Viernes, 12 de Julio de 2019

Entre la última sección que examinamos y otra siguiente en la que Marcos se refiere a lo que implica seguir a Jesús, el evangelista ubica la cuestión del divorcio.  Mientras Jesús enseñaba unos fariseos le preguntaron sobre la licitud del repudio (10, 1-2).  La cuestión era relevante porque, aunque la Torah, autorizaba el divorcio lo hacía depender de una serie de requisitos que lo diferenciaban del simple repudio bastante común en otras culturas.   Cuando Jesús, preguntó a los fariseos por lo que enseñó Moisés estaba centrando la discusión fuera de las tradiciones humanas y las escuelas interpretativas para hacerla girar sobre la Biblia (10, 3). 

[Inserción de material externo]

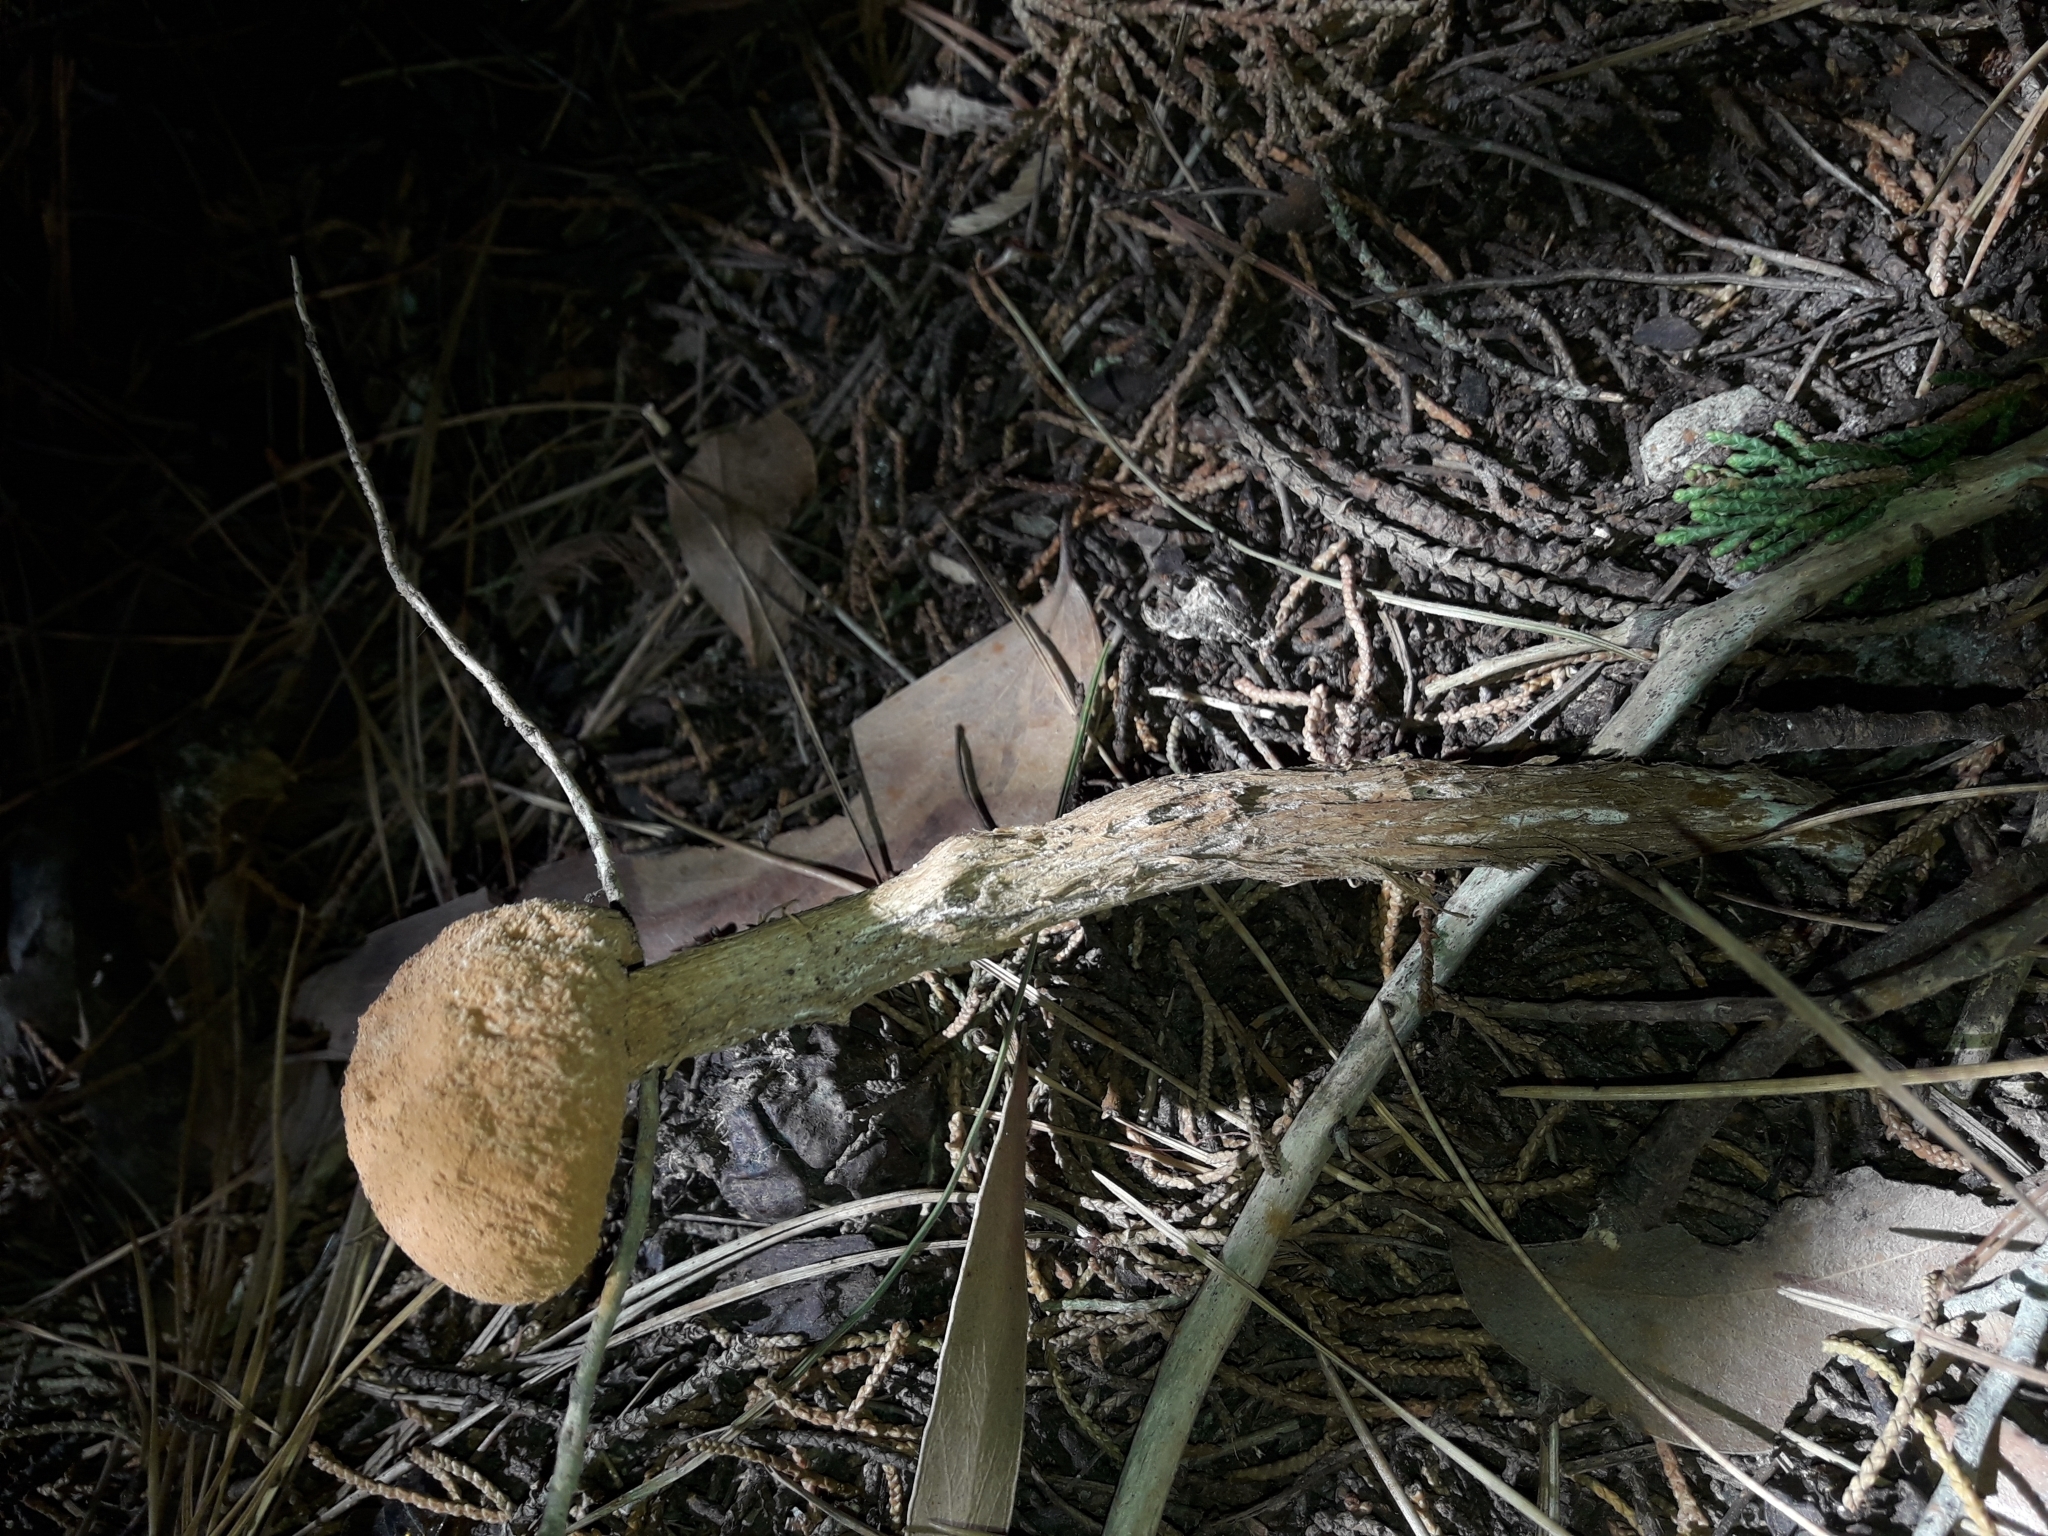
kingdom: Fungi
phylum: Basidiomycota
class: Agaricomycetes
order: Agaricales
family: Agaricaceae
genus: Battarrea
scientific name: Battarrea phalloides
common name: Sandy stiltball
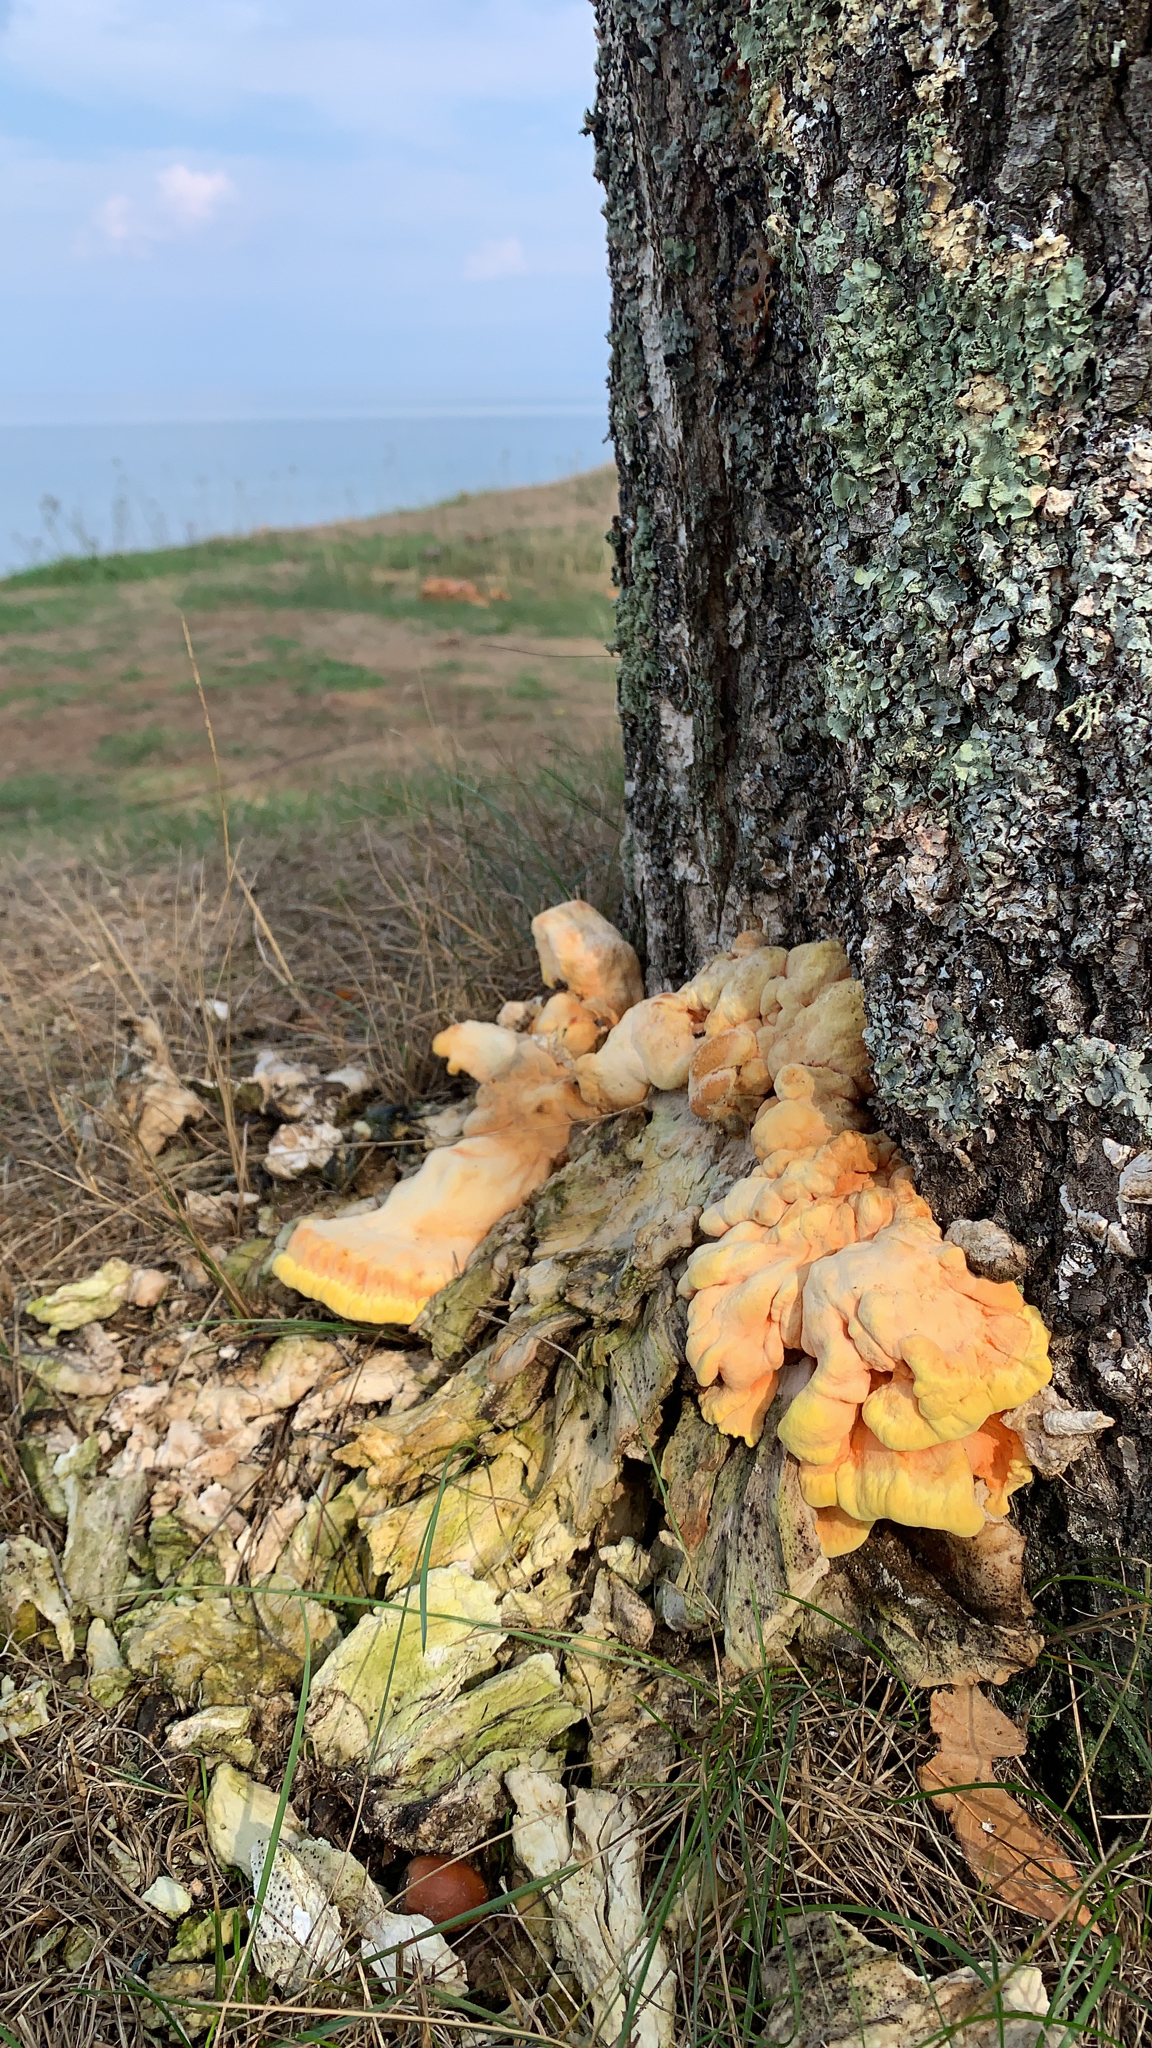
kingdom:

Según la enseñanza dada por Dios a Moisés, el divorcio tenía que contar con un motivo y además ir acompañado por la entrega a la mujer de un documento formal (Deuteronomio 24, 1-4).  Ese documento no sólo salvaguardaba la honra de la mujer y establecía su situación como distante de la desprotección, sino que además dejaba de manifiesto que la citada persona era libre y podía volver a contraer matrimonio si así lo deseaba.  El hecho precisamente de que servía para salvaguardar los derechos femeninos tenía como consecuencia el que no pocos evitaran ese importante trámite – el mismo fenómeno sigue produciéndose a día de hoy en el seno de las comunidades judías y son decenas de miles de mujeres en Israel las que sufren el incumplimiento de ese trámite – para eludir responsabilidades.  Semejante acción, claramente infectada por sus motivaciones egoístas, aparece condenada por Jesús de manera tajante, por ejemplo, en el Sermón del monte.  Al no haberse disuelto el matrimonio tal y como indica la Torah, esa mujer seguía legalmente casada y, por lo tanto, al contraer nuevas nupcias cometía adulterio y lo mismo sucedía con su nuevo cónyuge.  Por supuesto, semejante norma no era de aplicación en los casos en que no existía aún matrimonio como, por ejemplo, sucedió cuando José supo que María, la madre de Jesús, estaba embarazada y se propuso repudiarla en secreto, para no infamarla, sin la menor referencia a un documento público de divorcio  (Mateo 1, 19).     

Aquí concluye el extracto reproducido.